1 dicembre 2022

Salvaguardare "i tetti della città rossa", un patrimonio di secoli. Dopo l'intervento del Sovrintendente, ricordiamo quello che scrisse Antonio Leoni

L'intervento del Sovrintendente Barucca sulla difesa dei tetti di Cremona dall'assalto dei pannelli fotovoltaici (leggi qui) riporta alla ribalta la tutela della "città rossa", la Cremona che colpisce i visitatori che arrivano portati dalla fama dei violini ma vengono rapiti da quel cotto e quei tetti senza eguali. Il Sovrintendente è intervenuto duramente su questo tema dopo che qualche amministratore si è lasciato andare al proclama: "fotovoltaico su tutti i tetti di Cremona" (La Provincia, 8 novembre 2022). Bisognerà ricordare che "Cremona città rossa” è diventata un mito internazionale fin dal 1962 quando un romanzo giovanile di Corrado Stajano concludeva così il capitolo sulla notte d’amore passata sul Po. “Guarda. Il sole sfiorava il Po e batteva sui tetti e sulle torri della città rossa” oppure quando Ugo Dotti ne “Le chiavi d’oro” scriveva “veduta da lontano, vibrante nel suo gomitolo rossigno, la città dipanava  i suoi infiniti itinerari”. Il colore rosso mattone del cotto lombardo di palazzi e chiese ti accompagna ancora in città.

La battaglia per quel panorama visto soprattutto dal Torrazzo che non bisogna alterare l'avevano già portata avanti illustri concittadini negli anni Settanta. Lo stesso ha fatto Antonio Leoni, con il suo Vascellocr.it, su cui aveva pubblicato ben tredici anni fa un servizio strepitoso dal titolo: "Un attentato alla città rossa: i tetti possono essere adesso di qualsiasi colore? Così si guasta via via in modo irrimediabile la secolare visione dal Torrazzo che commosse pittori e poeti" ma ancora di grande attualità. E Leoni aveva corredato il servizio con alcune sue fotografie scattate dal Torrazzo che facevano ammirare il ritmo dei tetti rossi ma anche i guasti già compiuti. Ecco l'articolo di Leoni. (m.s.)

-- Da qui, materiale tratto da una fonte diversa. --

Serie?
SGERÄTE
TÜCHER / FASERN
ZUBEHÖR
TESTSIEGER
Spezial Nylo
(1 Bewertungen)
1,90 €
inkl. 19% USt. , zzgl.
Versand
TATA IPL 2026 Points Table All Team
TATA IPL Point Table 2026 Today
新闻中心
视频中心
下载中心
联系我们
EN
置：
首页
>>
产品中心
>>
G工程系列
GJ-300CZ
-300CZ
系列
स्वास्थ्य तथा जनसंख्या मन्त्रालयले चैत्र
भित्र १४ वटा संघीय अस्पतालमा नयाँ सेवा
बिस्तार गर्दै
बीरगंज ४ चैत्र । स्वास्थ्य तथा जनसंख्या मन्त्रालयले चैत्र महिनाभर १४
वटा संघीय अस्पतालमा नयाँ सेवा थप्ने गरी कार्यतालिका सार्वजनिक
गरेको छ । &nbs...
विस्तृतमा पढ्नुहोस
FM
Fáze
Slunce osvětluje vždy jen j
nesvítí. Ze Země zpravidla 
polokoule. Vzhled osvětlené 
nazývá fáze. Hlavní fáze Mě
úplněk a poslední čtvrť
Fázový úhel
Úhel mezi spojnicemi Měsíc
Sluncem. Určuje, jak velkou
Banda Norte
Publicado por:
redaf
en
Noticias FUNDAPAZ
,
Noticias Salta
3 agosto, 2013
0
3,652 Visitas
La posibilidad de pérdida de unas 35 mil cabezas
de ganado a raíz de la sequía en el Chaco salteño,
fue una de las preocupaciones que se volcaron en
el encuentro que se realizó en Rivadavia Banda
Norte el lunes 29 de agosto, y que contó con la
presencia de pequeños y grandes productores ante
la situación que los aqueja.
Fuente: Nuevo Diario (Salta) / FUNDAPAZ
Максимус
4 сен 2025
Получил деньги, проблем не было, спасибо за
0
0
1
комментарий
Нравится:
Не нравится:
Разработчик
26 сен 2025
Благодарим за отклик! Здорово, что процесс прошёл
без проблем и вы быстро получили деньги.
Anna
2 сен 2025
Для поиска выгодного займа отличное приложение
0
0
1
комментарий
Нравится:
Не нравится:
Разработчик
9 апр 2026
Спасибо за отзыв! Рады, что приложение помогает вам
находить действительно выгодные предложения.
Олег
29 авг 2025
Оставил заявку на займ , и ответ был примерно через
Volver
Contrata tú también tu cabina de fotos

"Il commovente, irresistibile panorama dei tetti rossi di Cremona sta subendo un attentato clamoroso e per più proprio nel cuore della città, una ferita profonda. Ecco fotografati qui sopra gli immensi tetti della nuova Casa di Bianco, sapientemente mascherati verso il basso con la copertura in coppi verso piazza Stradivari ma clamorosamente ostili in tutto il resto del complesso con un colore tecnologico che contrasta paurosamente con il panorama dall'alto tutelato per secoli e che ha dato persino il nome a qualche romanzo. La copertura della casa di Bianco si allinea con quella torre (e solo della torre) della Palazzo della Corporazioni, ora Camera di Commercio. Il "piccone risanatore" di Farinacci fu violentemente criticato per la indifferenza, si disse, alla fisionomia tradizionale del centro storico. Ora siamo tornati a quegli anni o, a quarant'anni fa, quando un analogo clima di indifferenza urbanistica portò ad altri scempi del panorama di Cremona dal Torrazzo con i grattacieli di Piazza Roma e con la costruzione del palazzo del Fulmine?
Tuttavia contro questi orrori si levò forte allora il grido della città che indusse finalmente la non del tutto incolpevole giunta Lombardi a emettere precise disposizioni di tutela del panorama del centro storico. Oggi ci ritroviamo con una serie di scelte che stanno suscitando profonde preoccupazioni: si pensi al destino dell'architettura di Cocchia a Palazzo dell'Arte, alla violazione del ritmo e del colore delle facciate in via Bonomelli, alla indifferenza per la modifica a scopo speculativo delle antiche cascine cremonesi testimoniata nel servizio "Le cascine cremonesi dimenticate ed offese",
Per chi ha vissuto quel periodo di 40 anni fa, è ritrovarsi nel medesimo clima di indifferenza giustificata dalla medesima esigenza di ammodernamento "per non lasciare andare tutto in rovina". Ecco, una testimonianza precisa del volto di Cremona dall'alto assolutamente da tutelare e dei guasti che ora riprendono e contro i quali lanciamo un appello accorato, se c'è ancora modo di rimediare".

*Nelle fotografie di Antonio Leoni i tetti di Cremona, l'intervento alla Casa di Bianco e "un attentato del periodo più nero dell'urbanistica cremonese del dopoguerra: la copertura della sala borsa della Camera di Commercio, indifferente al panorama circostante e, qui sotto, l'inserimento a forza del palazzo del Fulmine in un tessuto che appariva ancora sostanzialmente intatto. 40 anni fa immaginavamo che non si sarebbe più ritornati su questo problema".